Winter in Minnesota is unpredictable, so getting around campus can be just as uncertain.
The Minnesota Daily has compiled what you need to know about transportation and parking in Minneapolis this winter.
While Minneapolis declared eight snow emergencies in 2011, zero happened in 2012.
How to prevent being towed
Minneapolis had a lighter-than-usual winter last season, but in other recent years the city has been hounded with snow and snow emergencies.
Last year was the second winter in the past 25 years without a snow emergency in the city.
The city declared three snow emergencies in the 2009-10 winter season and about 1,300 cars were towed from Dinkytown and the surrounding areas.
In the 2010-11 winter, almost 2,000 cars were towed in the area after the city declared eight snow emergencies.
To prevent yourself from being one of the hundreds towed in a snow emergency, here’s what you need to know.
Snow emergency routes are indicated by either a red “snow emergency route” sign or a blue street sign.
On the first day of heavy snow, the city of Minneapolis will declare a snow emergency by 6 p.m. that will go into effect at 9 p.m. and last until 8 a.m.
During this time, you cannot park on either side of a street marked by a snow emergency route sign.
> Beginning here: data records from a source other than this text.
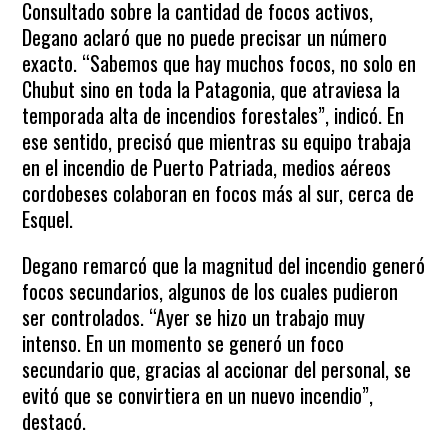
Consultado sobre la cantidad de focos activos,
Degano aclaró que no puede precisar un número
exacto. “Sabemos que hay muchos focos, no solo en
Chubut sino en toda la Patagonia, que atraviesa la
temporada alta de incendios forestales”, indicó. En
ese sentido, precisó que mientras su equipo trabaja
en el incendio de Puerto Patriada, medios aéreos
cordobeses colaboran en focos más al sur, cerca de
Esquel.
Degano remarcó que la magnitud del incendio generó
focos secundarios, algunos de los cuales pudieron
ser controlados. “Ayer se hizo un trabajo muy
intenso. En un momento se generó un foco
secundario que, gracias al accionar del personal, se
evitó que se convirtiera en un nuevo incendio”,
destacó.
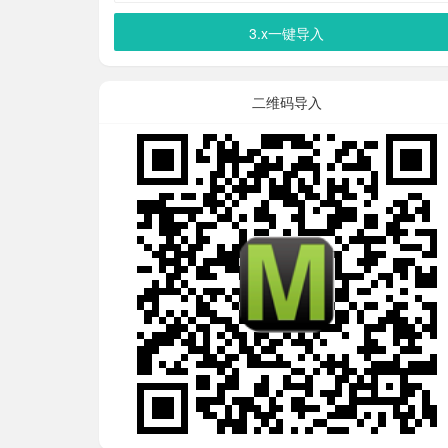
3.x一键导入
二维码导入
On the second day, parking is allowed on the odd side of non-snow emergency routes and on both sides of snow-emergency routes. Parking on the even side is banned from 8 a.m. to 8 p.m.
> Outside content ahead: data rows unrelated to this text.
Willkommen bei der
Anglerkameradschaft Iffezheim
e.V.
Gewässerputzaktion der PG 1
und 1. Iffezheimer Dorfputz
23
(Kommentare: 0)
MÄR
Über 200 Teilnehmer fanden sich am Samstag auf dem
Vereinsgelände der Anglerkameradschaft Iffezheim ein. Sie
On the third day, parking is banned on the odd side of non-snow emergency routes only.
Casper Hill, spokesman for the city of Minneapolis, predicts there will be a snow emergency this winter.
“We are preparing for it because although we had no snow emergencies last year, odd are we are going to have at least one this year,” he said.
Hill said he encourages everyone to have more than one way of being informed of a snow emergency. He said the city doesn’t want to have to tow anybody, but it’s important that people move their cars so the streets can be plowed.
Hill said residents can be notified of a snow emergency through sites like Twitter and Facebook.
Tips from a winter rider
Biking is a good way to get around on campus, but it’s important to take caution before speeding to your first class on a snowy day.
Ben Fulner-Erickson, a worker/owner at the Hub Bicycle Co-op at the University of Minnesota Bike Center, offered advice to students who plan on riding this winter.
Fulner-Erickson said he rode his bike the past five winters with little complication.
“With the proper equipment and the proper attention to the conditions, it can be done and done safely,” Fulner-Erickson said.
He noted that studded tires in the winter can allow you to ride in almost any condition and help you maintain traction and control on icy roads.
Students can buy studded tires at the Bike Center.
It could be a good idea to practice winter biking by riding in a parking lot and getting used to riding in more clothing, Fulner-Erickson said.
Another tip is to lower your seat so if you slide out while riding you have a better chance of getting your foot on the ground.
Fulner-Erickson also said to plan for “time and a half” when biking in the winter because it’s likely you will have to ride slower.
While biking, he said it’s best to stay on main streets because they’re usually plowed better than those in neighborhoods.
As for locking up your bike in the winter, Fulner-Erickson suggested using a quality lock that will be less likely to freeze.
Certain lock brands provide a sleeve for locks to prevent water and other elements from getting in and freezing the lock.
If the lock is frozen, Fulner-Erickson recommended using a lubricant like WD-40 to open the lock. If that doesn’t work, he suggested calling University police to cut the lock.
Although buying all these products may sound costly, Fulner-Erickson said winter biking can be done at any cost.
“Whatever your budget is, you can make it work,” he said.
Overall, Fulner-Erickson said a student’s “best judgment” is key to successful biking in the winter.
“It’s not as hard as it seems,” he said.